- INSTRUCTIONS TO FOLLOW -
Word for word, copy all the data and drop the pictures.

- STORED DATA -
________________________________________

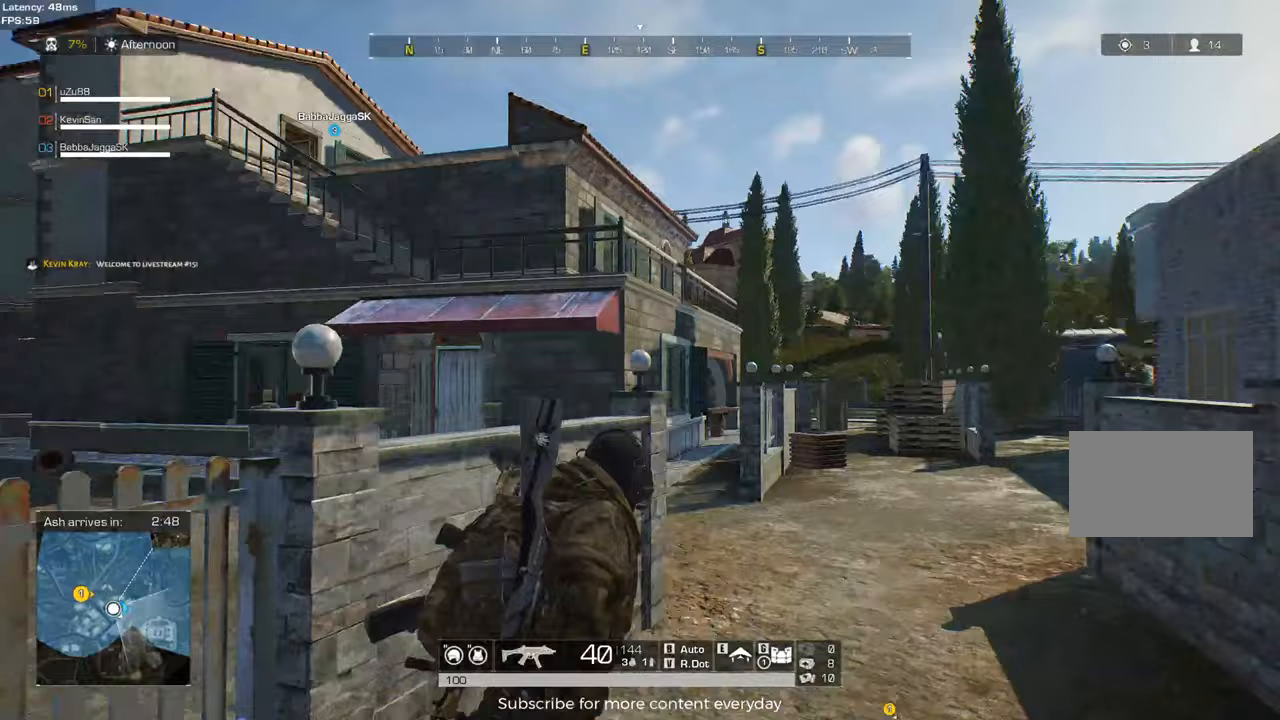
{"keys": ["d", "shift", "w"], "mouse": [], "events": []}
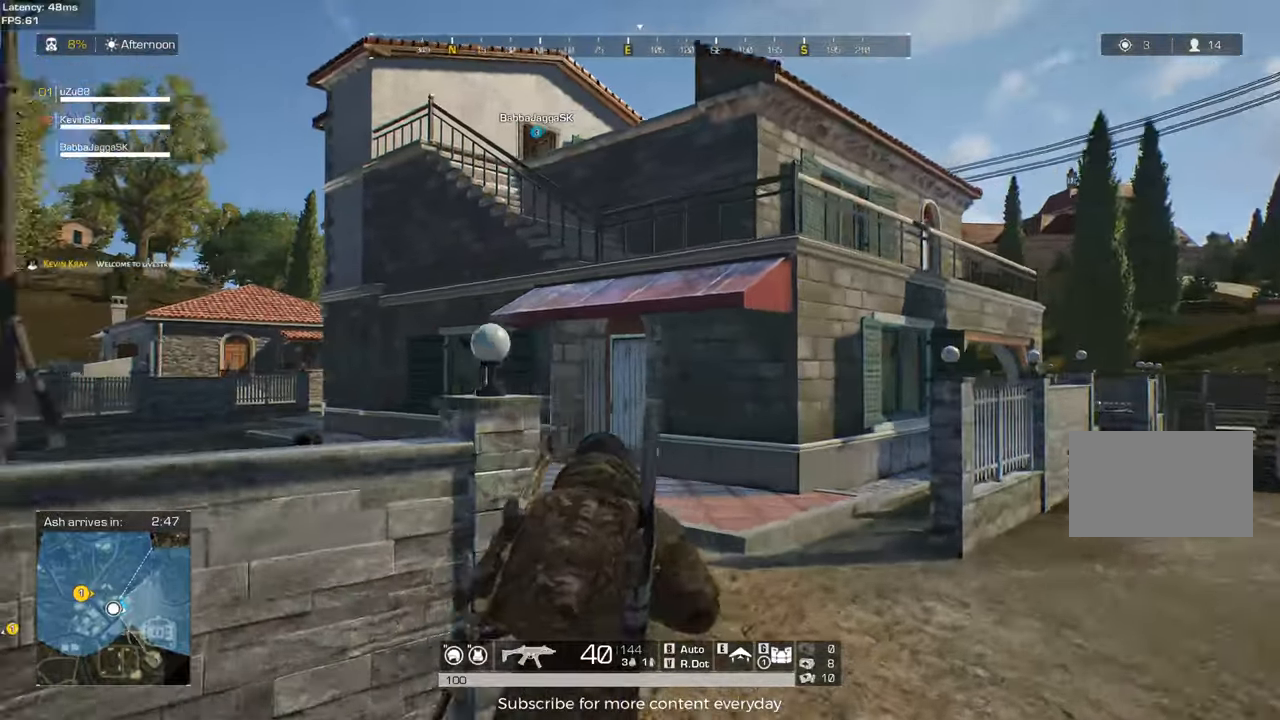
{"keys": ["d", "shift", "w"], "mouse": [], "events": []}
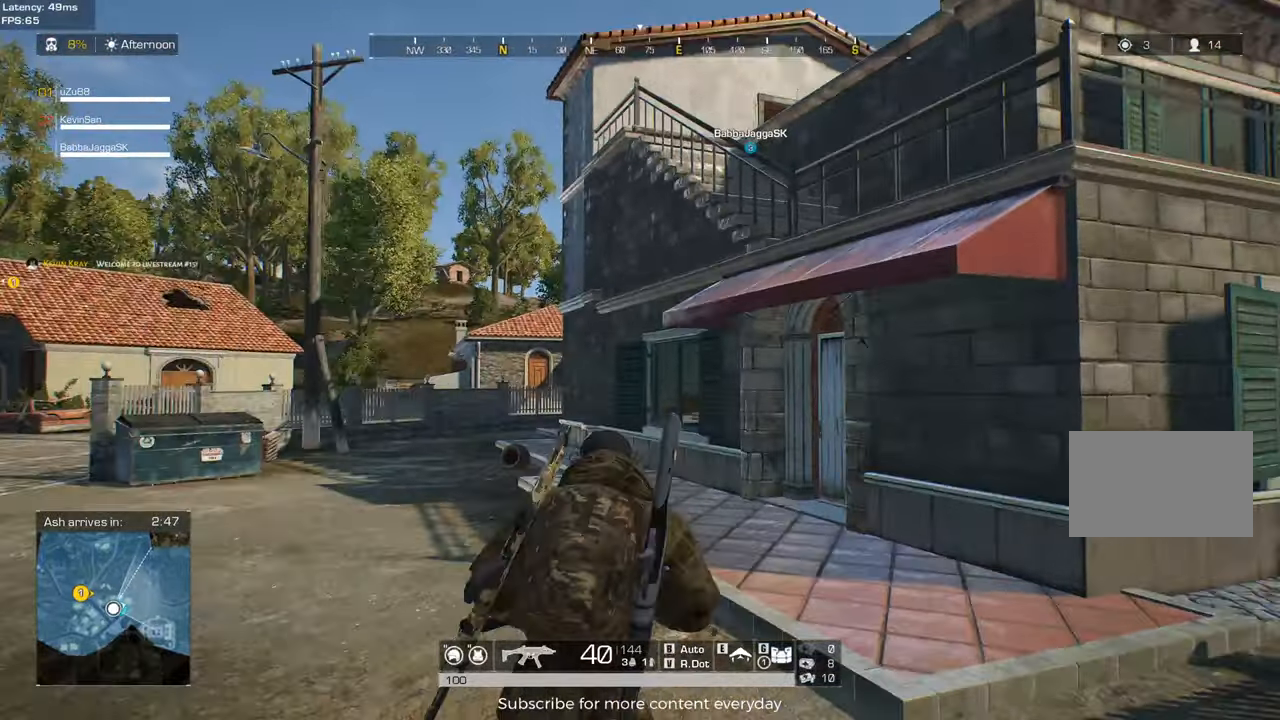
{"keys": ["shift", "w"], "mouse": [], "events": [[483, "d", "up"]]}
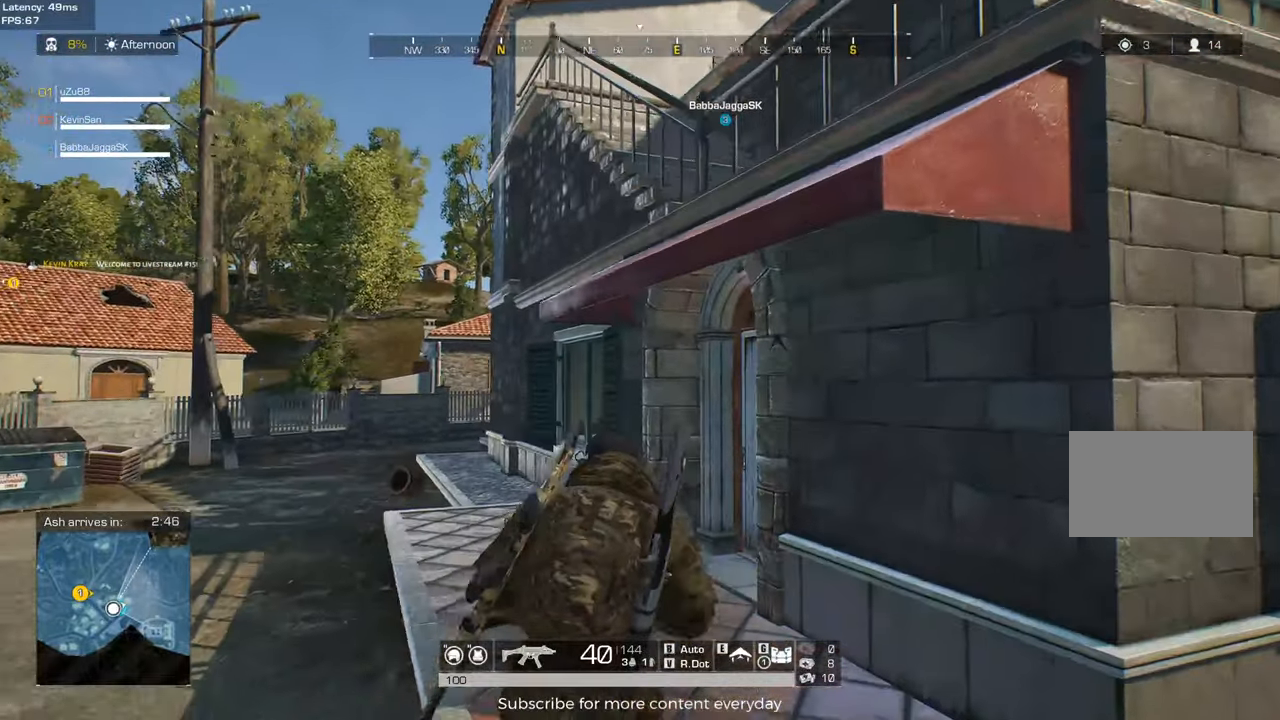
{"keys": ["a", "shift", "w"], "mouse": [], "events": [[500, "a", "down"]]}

________________________________________

- RESPONSE -
{"keys": ["d", "shift", "w"], "mouse": [], "events": []}
{"keys": ["d", "shift", "w"], "mouse": [], "events": []}
{"keys": ["shift", "w"], "mouse": [], "events": [[483, "d", "up"]]}
{"keys": ["a", "shift", "w"], "mouse": [], "events": [[500, "a", "down"]]}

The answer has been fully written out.